#### [Selected text]
========================================

Britefart? Dismissed!


----------



## Bobob (Jun 2, 2021)

miketx said:


> No doubt there are many many more. It's past time to round up these criminals.
> 
> 
> 
> ...


Oh, gee. Those innocent and peaceful right-wing Trumpiciles!


----------



## GMCGeneral (Jun 2, 2021)

Bobob said:


> miketx said:
> 
> 
> > No doubt there are many many more. It's past time to round up these criminals.
> ...


So much for the "tolerant" Left.  No wonder they are the enemy.


----------



## Correll (Jun 2, 2021)

Bobob said:


> miketx said:
> 
> 
> > No doubt there are many many more. It's past time to round up these criminals.
> ...



Why do you talk like a retarded baby?


----------



## Flash (Jun 2, 2021)

I wish one of these Moon Bats wouold threaten me in real life.  I would go "Tulsa" on their sorry ass.


----------



## Erinwltr (Jun 20, 2021)

Go kill a peacock and a cat you dick.  Fuck off.


----------



## fncceo (Jun 20, 2021)

The great thing about being a conservative is, the mere threat of violence is ineffectual.

And any actual violence will be met by retribution.

You never fear those who *want *to do you harm, you only fear those who *can*.


----------



## Colin norris (Jun 20, 2021)

fncceo said:


> The great thing about being a conservative is, the mere threat of violence is ineffectual.
> 
> And any actual violence will be met by retribution.
> 
> You never fear those who *want *to do you harm, you only fear those who *can*.



Oh the irony.  When you remember the slave days when Republican slave owners did more than threaten them.  

Get it into context. Only recently the nuts at the capitol threatened to kill pence and Pelosi and not one if you hypocrites said a word. Shut up.


----------



## miketx (Jun 20, 2021)

Erinwltr said:


> Go kill a peacock and a cat you dick.  Fuck off.


This is a "normal" left stain. ^^


----------



## miketx (Jun 20, 2021)

fncceo said:


> You never fear those who *want *to do you harm, you only fear those who *can*.


If only we could always tell the difference.


----------



## hadit (Jun 21, 2021)

Colin norris said:


> fncceo said:
> 
> 
> > The great thing about being a conservative is, the mere threat of violence is ineffectual.
> ...


Slave owners were democrats, you should know that.


----------



## Colin norris (Jun 21, 2021)

hadit said:


> Colin norris said:
> 
> 
> > fncceo said:
> ...



And not one Republican owned slaves??? Excuse me for being so ignorant. 

Don't forget the republicans who threatened to kill pence, their own vice president.

========================================

(Saved data entries)
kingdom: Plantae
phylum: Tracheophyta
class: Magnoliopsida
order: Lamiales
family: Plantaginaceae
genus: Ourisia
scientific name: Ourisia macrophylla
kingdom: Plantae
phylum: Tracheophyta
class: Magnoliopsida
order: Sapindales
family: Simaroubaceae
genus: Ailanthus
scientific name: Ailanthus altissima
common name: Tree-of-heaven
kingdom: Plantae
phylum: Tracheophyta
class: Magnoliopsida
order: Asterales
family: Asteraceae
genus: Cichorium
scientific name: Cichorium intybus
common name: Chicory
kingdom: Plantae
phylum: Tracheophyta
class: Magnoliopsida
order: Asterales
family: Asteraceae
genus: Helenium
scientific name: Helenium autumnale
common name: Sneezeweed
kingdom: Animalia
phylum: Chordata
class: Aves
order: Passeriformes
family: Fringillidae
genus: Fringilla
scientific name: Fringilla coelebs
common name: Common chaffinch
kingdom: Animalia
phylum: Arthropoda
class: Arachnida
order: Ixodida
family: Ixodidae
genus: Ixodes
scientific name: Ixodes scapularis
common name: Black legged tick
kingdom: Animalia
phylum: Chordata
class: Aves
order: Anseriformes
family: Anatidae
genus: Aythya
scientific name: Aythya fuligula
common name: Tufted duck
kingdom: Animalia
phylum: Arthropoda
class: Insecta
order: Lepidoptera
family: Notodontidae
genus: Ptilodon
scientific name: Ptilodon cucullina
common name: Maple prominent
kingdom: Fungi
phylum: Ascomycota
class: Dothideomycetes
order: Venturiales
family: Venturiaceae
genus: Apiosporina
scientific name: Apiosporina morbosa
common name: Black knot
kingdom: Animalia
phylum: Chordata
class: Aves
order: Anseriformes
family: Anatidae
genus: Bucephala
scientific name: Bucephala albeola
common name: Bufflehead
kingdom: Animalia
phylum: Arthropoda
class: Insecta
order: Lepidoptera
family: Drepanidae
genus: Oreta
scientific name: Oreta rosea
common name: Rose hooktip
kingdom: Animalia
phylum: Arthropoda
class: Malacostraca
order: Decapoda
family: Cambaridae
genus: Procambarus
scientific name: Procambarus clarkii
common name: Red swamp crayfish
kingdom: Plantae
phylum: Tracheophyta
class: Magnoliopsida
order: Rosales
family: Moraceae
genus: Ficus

========================================

#### [Requirement A]
Write out the part of the forum thread starting with "## hadit (Jun" and going on through "should know that.".
#### [Requirement B]
On what date was Bobob's post in the forum thread made?
Work only from the forum thread.

#### [Written answer A]
## hadit (Jun 21, 2021)

Colin norris said:


> fncceo said:
> 
> 
> > The great thing about being a conservative is, the mere threat of violence is ineffectual.
> ...


Slave owners were democrats, you should know that.

#### [Written answer B]
June 2, 2021.